Write all of the entries again. Keep them exactly as they are.
*** Opening Exercise materials ***
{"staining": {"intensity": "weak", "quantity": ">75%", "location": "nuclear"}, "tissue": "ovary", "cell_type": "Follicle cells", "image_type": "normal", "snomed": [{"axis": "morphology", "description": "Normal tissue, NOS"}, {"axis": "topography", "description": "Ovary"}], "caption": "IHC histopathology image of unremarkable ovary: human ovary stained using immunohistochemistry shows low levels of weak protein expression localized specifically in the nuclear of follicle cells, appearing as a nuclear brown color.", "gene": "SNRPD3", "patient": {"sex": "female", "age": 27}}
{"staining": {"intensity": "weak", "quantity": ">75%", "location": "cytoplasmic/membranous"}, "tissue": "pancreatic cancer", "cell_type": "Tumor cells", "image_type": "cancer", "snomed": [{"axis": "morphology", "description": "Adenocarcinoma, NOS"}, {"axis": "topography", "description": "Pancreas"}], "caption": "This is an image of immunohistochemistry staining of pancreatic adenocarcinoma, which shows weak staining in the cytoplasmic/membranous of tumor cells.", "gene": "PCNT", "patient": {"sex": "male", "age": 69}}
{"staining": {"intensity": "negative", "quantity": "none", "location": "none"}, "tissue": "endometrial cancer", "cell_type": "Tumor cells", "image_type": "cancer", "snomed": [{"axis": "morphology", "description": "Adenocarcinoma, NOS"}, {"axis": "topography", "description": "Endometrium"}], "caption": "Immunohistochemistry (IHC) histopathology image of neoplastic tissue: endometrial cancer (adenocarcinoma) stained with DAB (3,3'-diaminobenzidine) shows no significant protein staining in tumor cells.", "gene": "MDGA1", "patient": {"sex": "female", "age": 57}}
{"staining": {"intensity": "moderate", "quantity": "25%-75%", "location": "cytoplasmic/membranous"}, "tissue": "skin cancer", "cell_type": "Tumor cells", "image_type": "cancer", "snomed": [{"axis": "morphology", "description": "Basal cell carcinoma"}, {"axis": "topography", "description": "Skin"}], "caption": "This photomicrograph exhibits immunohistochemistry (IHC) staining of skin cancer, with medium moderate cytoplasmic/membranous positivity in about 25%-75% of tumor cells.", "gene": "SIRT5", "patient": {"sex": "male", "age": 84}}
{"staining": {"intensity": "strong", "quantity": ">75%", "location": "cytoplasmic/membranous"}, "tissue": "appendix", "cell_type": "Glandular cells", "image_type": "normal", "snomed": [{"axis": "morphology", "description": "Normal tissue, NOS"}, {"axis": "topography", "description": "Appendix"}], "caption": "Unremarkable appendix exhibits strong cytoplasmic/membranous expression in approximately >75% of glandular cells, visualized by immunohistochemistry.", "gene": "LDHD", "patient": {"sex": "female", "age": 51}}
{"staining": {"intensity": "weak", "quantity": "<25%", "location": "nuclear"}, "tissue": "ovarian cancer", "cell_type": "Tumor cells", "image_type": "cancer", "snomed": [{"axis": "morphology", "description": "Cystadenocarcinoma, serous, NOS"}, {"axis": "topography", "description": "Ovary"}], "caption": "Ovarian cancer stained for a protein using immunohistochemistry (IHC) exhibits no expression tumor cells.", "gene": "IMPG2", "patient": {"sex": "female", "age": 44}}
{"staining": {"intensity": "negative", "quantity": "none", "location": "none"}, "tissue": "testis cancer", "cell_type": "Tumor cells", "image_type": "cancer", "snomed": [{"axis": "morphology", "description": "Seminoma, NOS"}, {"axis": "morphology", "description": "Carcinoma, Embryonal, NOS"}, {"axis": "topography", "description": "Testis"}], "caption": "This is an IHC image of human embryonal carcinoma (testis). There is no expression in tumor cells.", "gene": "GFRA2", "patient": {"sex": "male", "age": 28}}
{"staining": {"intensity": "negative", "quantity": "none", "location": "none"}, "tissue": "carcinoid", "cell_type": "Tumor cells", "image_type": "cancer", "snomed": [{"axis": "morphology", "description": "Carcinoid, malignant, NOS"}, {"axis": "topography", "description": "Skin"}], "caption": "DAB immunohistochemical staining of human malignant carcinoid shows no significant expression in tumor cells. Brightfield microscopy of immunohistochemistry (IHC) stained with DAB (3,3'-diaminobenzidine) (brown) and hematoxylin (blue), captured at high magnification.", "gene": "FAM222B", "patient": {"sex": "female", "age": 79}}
*** Closing Exercise materials ***
§ Response:
{"staining": {"intensity": "weak", "quantity": ">75%", "location": "nuclear"}, "tissue": "ovary", "cell_type": "Follicle cells", "image_type": "normal", "snomed": [{"axis": "morphology", "description": "Normal tissue, NOS"}, {"axis": "topography", "description": "Ovary"}], "caption": "IHC histopathology image of unremarkable ovary: human ovary stained using immunohistochemistry shows low levels of weak protein expression localized specifically in the nuclear of follicle cells, appearing as a nuclear brown color.", "gene": "SNRPD3", "patient": {"sex": "female", "age": 27}}
{"staining": {"intensity": "weak", "quantity": ">75%", "location": "cytoplasmic/membranous"}, "tissue": "pancreatic cancer", "cell_type": "Tumor cells", "image_type": "cancer", "snomed": [{"axis": "morphology", "description": "Adenocarcinoma, NOS"}, {"axis": "topography", "description": "Pancreas"}], "caption": "This is an image of immunohistochemistry staining of pancreatic adenocarcinoma, which shows weak staining in the cytoplasmic/membranous of tumor cells.", "gene": "PCNT", "patient": {"sex": "male", "age": 69}}
{"staining": {"intensity": "negative", "quantity": "none", "location": "none"}, "tissue": "endometrial cancer", "cell_type": "Tumor cells", "image_type": "cancer", "snomed": [{"axis": "morphology", "description": "Adenocarcinoma, NOS"}, {"axis": "topography", "description": "Endometrium"}], "caption": "Immunohistochemistry (IHC) histopathology image of neoplastic tissue: endometrial cancer (adenocarcinoma) stained with DAB (3,3'-diaminobenzidine) shows no significant protein staining in tumor cells.", "gene": "MDGA1", "patient": {"sex": "female", "age": 57}}
{"staining": {"intensity": "moderate", "quantity": "25%-75%", "location": "cytoplasmic/membranous"}, "tissue": "skin cancer", "cell_type": "Tumor cells", "image_type": "cancer", "snomed": [{"axis": "morphology", "description": "Basal cell carcinoma"}, {"axis": "topography", "description": "Skin"}], "caption": "This photomicrograph exhibits immunohistochemistry (IHC) staining of skin cancer, with medium moderate cytoplasmic/membranous positivity in about 25%-75% of tumor cells.", "gene": "SIRT5", "patient": {"sex": "male", "age": 84}}
{"staining": {"intensity": "strong", "quantity": ">75%", "location": "cytoplasmic/membranous"}, "tissue": "appendix", "cell_type": "Glandular cells", "image_type": "normal", "snomed": [{"axis": "morphology", "description": "Normal tissue, NOS"}, {"axis": "topography", "description": "Appendix"}], "caption": "Unremarkable appendix exhibits strong cytoplasmic/membranous expression in approximately >75% of glandular cells, visualized by immunohistochemistry.", "gene": "LDHD", "patient": {"sex": "female", "age": 51}}
{"staining": {"intensity": "weak", "quantity": "<25%", "location": "nuclear"}, "tissue": "ovarian cancer", "cell_type": "Tumor cells", "image_type": "cancer", "snomed": [{"axis": "morphology", "description": "Cystadenocarcinoma, serous, NOS"}, {"axis": "topography", "description": "Ovary"}], "caption": "Ovarian cancer stained for a protein using immunohistochemistry (IHC) exhibits no expression tumor cells.", "gene": "IMPG2", "patient": {"sex": "female", "age": 44}}
{"staining": {"intensity": "negative", "quantity": "none", "location": "none"}, "tissue": "testis cancer", "cell_type": "Tumor cells", "image_type": "cancer", "snomed": [{"axis": "morphology", "description": "Seminoma, NOS"}, {"axis": "morphology", "description": "Carcinoma, Embryonal, NOS"}, {"axis": "topography", "description": "Testis"}], "caption": "This is an IHC image of human embryonal carcinoma (testis). There is no expression in tumor cells.", "gene": "GFRA2", "patient": {"sex": "male", "age": 28}}
{"staining": {"intensity": "negative", "quantity": "none", "location": "none"}, "tissue": "carcinoid", "cell_type": "Tumor cells", "image_type": "cancer", "snomed": [{"axis": "morphology", "description": "Carcinoid, malignant, NOS"}, {"axis": "topography", "description": "Skin"}], "caption": "DAB immunohistochemical staining of human malignant carcinoid shows no significant expression in tumor cells. Brightfield microscopy of immunohistochemistry (IHC) stained with DAB (3,3'-diaminobenzidine) (brown) and hematoxylin (blue), captured at high magnification.", "gene": "FAM222B", "patient": {"sex": "female", "age": 79}}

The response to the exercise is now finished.